For almost 20 years, Amalia Moreno-Damgaard was an important executive in various banks in the Midwest. With a master’s degree in international business and culture, advising companies and recommending international financial strategies was her world. However, Amalia had a strong passion for cooking, which began when she was a little girl and lived with her maternal grandmother in Quezaltepeque, a town in the department of Chiquimula in eastern Guatemala. When her son Jens was born, Amalia felt a need to switch careers and, following her instinct and passion for cooking, graduated from Le Cordon Bleu. Today, Amalia is a talented chef and business woman who promotes Latino cuisine and culture, as well as more wholesome cooking in general with private, business and consulting events in the state of Minnesota, where she lives with her family.

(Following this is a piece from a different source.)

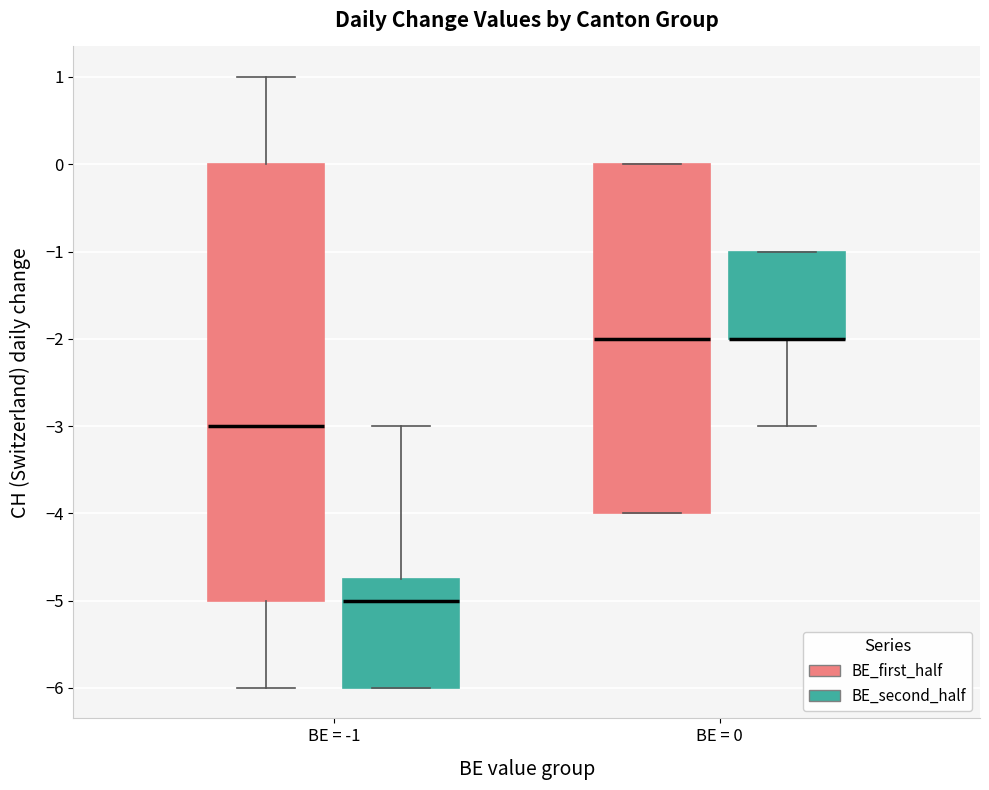

Reading left to right, read every box against the y-axis: the position of its median line, the range the box covers, and the ends of its whiskers. The values are not printed on the chart, so give them approximately, as read against the axis.

BE = -1 (BE_first_half): median -3.0, box -5.0 to 0.0, whiskers -6.0 to 1.0
BE = -1 (BE_second_half): median -5.0, box -6.0 to -4.7, whiskers -6.0 to -3.0
BE = 0 (BE_first_half): median -2.0, box -4.0 to 0.0, whiskers -4.0 to 0.0
BE = 0 (BE_second_half): median -2.0 (drawn on the box's lower edge), box -2.0 to -1.0, whiskers -3.0 to -1.0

We spoke with Chef Amalia about Guatemalan cuisine, her favorite dishes and the ingredients she misses most from her homeland. “Guatemalan cuisine has its roots in Mayan culture and civilization, but also has contributions from Spaniards, who in turn brought dishes and traditions from the Arabs, Italians, Greeks and others,” said the chef, who loves cooking. “On the other hand, we also have influences from the cuisine of the Garifuna, an Afro-Caribbean group who settled in the region.” The chef divides Guatemalan cuisine into five categories: native cuisine, which originated with the Mayas; traditional cuisine, a combination of native and Spanish cuisine; homemade cuisine, Spanish dishes with a Mayan touch; Garifuna cuisine; and street cuisine, with standouts like various types of tostadas, chuchitos (a type of tamale), tortillas filled with beef, rolled-up tacos, buñuelos (fritters), garnachas (fried corn dough with toppings), etc. “Street cuisine or chucherías (like we call them in Guatemala), is very important, because in addition to being delicious and plentiful, it’s associated with religious traditions and celebrations.” Chef Amalia mentioned that among her favorite Guatemalan cuisine dishes are Mayan stews, including jocón, a stew made with chicken, tomatillo and cilantro; and pepián negro, prepared with chicken and pork, in an almost black sauce of dried chilies, pumpkin seeds, sesame seeds, tortillas, potatoes, green beans and carrots, among others. “Mayan stews are full meals, very easy to prepare and can be served with white rice,” she said. “They have the advantage that you can cook them in advance and keep them in the freezer for those days when you’re very busy.” Although the variety of Latino products available in U.S. markets has increased, Chef Amalia thinks there are always ingredients that are impossible to find, for which she has identified appropriate substitutions. “One of them is frijoles piloyes, a very delicious variety of beans used to prepare piloyada antigüeña, a bean salad with pork, Spanish chorizo, queso fresco and a vinaigrette, among others.” The chef also mentioned among the ingredients she misses from her country a wild herb called zamat, which is used to prepare kaqik, a delicious turkey soup with chilies, annatto and more.
Cuisine During Lent
In Guatemala, since the majority of the population is Catholic, one of the country’s most important celebrations is Holy Week. During this season, throughout this Central American nation, there are various processions representing the Stations of the Cross (the path Jesus followed to the cross). “In Antigua, the Holy Week celebration is impressive,” said Chef Amalia. “They have solemn, dramatic processions where the neighbors make colorful carpets from painted sawdust to cover the streets. Those are days in which they prepare special meals and people eat a lot of chucherías in church porches.” Among traditional Lent dishes, Chef Amalia mentioned some that are very popular: Vizcaína-style cod, tuna or sardine empanadas, pickled vegetables and all kinds of seafood. There are also a large variety of desserts made from seasonal fruits, usually in syrup or brown sugar cane sauce.